Most digestive problems are minor and will clear up quickly. Sometimes the best remedy for vomiting is simply an adjustment in feeding for a few days. Fasting is one of the best ways to clear out your dog’s digestive system. Dogs in the wild go a day without food frequently. Sometimes they go two or three days, depending on the availability of prey. So, a short stint without food will not harm your pet and might help to heal what every is ailing him.

When it is time for your dog to start eating again, making a watery rice porridge is the best place to start. You can add broth instead of water to make it more palatable and the rice should be mushy. Other good foods to help sooth an irritated digestive system include pumpkin, bananas, oatmeal, and sweet potatoes.

Natural Herbal Remedies for Vomiting in Dogs

Your best option if you want to try natural remedies is to consult a holistic veterinarian. Digestive systems can be sensitive and dogs come in a wide range of sizes so choosing the appropriate dosing can help avoid further upset. Here are a few of the alternatives available:

  • Kefir or probiotics – Kefir is a fermented milk. While dairy typically upsets dog’s digestive systems, fermented milk does not. Kefir has probiotics which can soothe your dog’s stomach. Probiotics are beneficial bacteria that occur naturally in the digestive system. They aid in digestion, and help boost the immune system. You can also add probiotic powders and supplements to your dog’s food, but these can be expensive.

  • Digestive Enzymes – Proper digestion requires enzymes and while dogs produce some of the enzymes on their own, they do not produce enough to digest their food properly. A dog’s natural diet before domestication included the enzymes their bodies lacked. The average pet food today is void of enzymes and this can create stomach problems for some dogs.

  • Herbs such as catnip, fennel, chamomile, and ginger – These herbs serve to calm an irritated stomach. Add herbs to a bit of canned food or rolled up in a ball of canned meat to dose your dog. You can also brew ginger into a tea and add to your pet’s food.
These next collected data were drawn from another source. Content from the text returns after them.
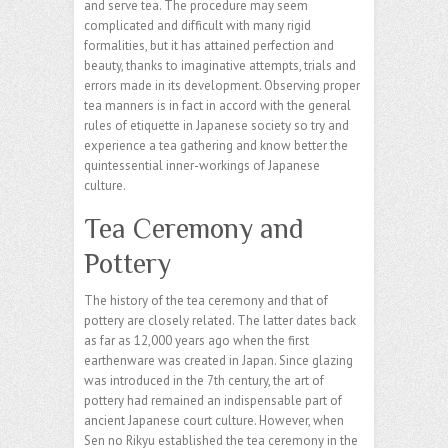
and serve tea. The procedure may seem
complicated and difficult with many rigid
formalities, but it has attained perfection and
beauty, thanks to imaginative attempts, trials and
errors made in its development. Observing proper
tea manners is in fact in accord with the general
rules of etiquette in Japanese society so try and
experience a tea gathering and know better the
quintessential inner-workings of Japanese
culture.
Tea Ceremony and
Pottery
The history of the tea ceremony and that of
pottery are closely related. The latter dates back
as far as 12,000 years ago when the first
earthenware was created in Japan. Since glazing
was introduced in the 7th century, the art of
pottery had remained an indispensable part of
ancient Japanese court culture. However, when
Sen no Rikyu established the tea ceremony in the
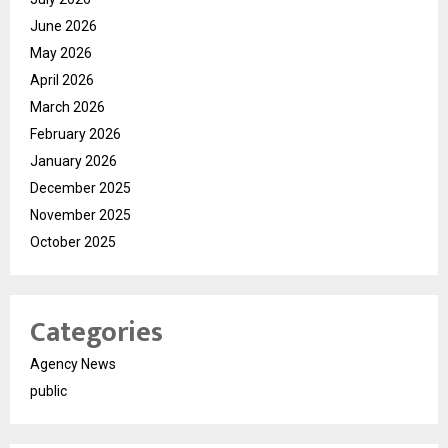
June 2026
May 2026
April 2026
March 2026
February 2026
January 2026
December 2025
November 2025
October 2025
Categories
Agency News
public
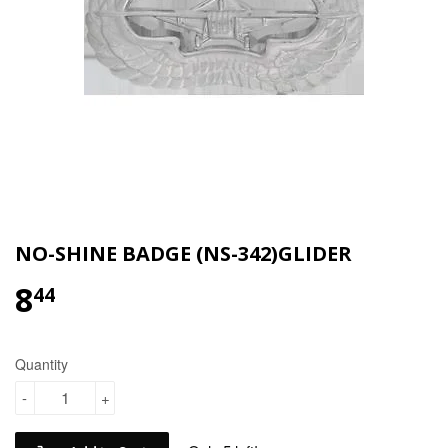
NO-SHINE BADGE (NS-342)GLIDER
8
$8.44
44
Quantity
-
+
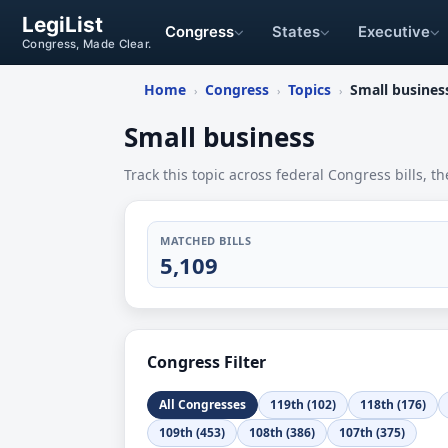
LegiList
Congress
States
Executive
Congress, Made Clear.
Home
Congress
Topics
Small busines
›
›
›
Small business
Track this topic across federal Congress bills, th
MATCHED BILLS
5,109
Congress Filter
All Congresses
119th (102)
118th (176)
109th (453)
108th (386)
107th (375)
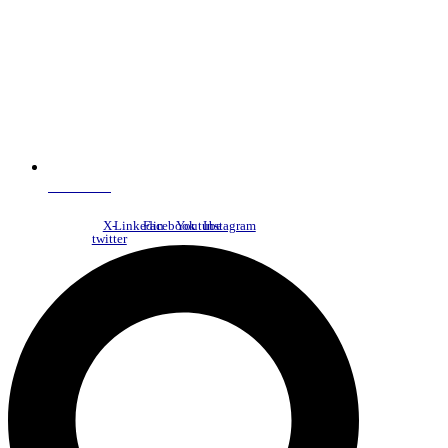
NDC Index
X-
Linkedin
Facebook
Youtube
Instagram
twitter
  • Homeopathic Remedies –For car sickness in dogs Cocculus (Indian cockles) is one of the most popular remedies. You can give this to your dog right before you leave on a trip.

Knowing When to Go to the Vet

Nobody wants to rush into the vet for every little stomach upset or minor problem. However, there are any number of different diseases, disorders, and other conditions that have vomiting as a symptom. If vomiting persists for more than a couple of days, your dog cannot keep water down, or has other symptoms such as fever, it is vital your dog sees a veterinarian right away. Other symptoms to watch for include bloating in the abdominal region, lethargy or nervousness, hacking and heaving, or chronic diarrhea. A dog that has both vomiting and diarrhea can become dehydrated rapidly and may need to go to the vet for IV fluids.

Most dogs experience stomach upset and vomiting at least once in their life. Some dogs, like people, just have sensitive stomachs. A bit of stomach upset is nothing to worry about. Be on the lookout for any other symptoms that might indicate something more than a bit of upset stomach and keep a careful watch on how long the vomiting persists. If home remedies do not clear it up, it might be time to have your veterinarian dig a bit deeper to ensure your dog does not have an underlying condition that needs treating.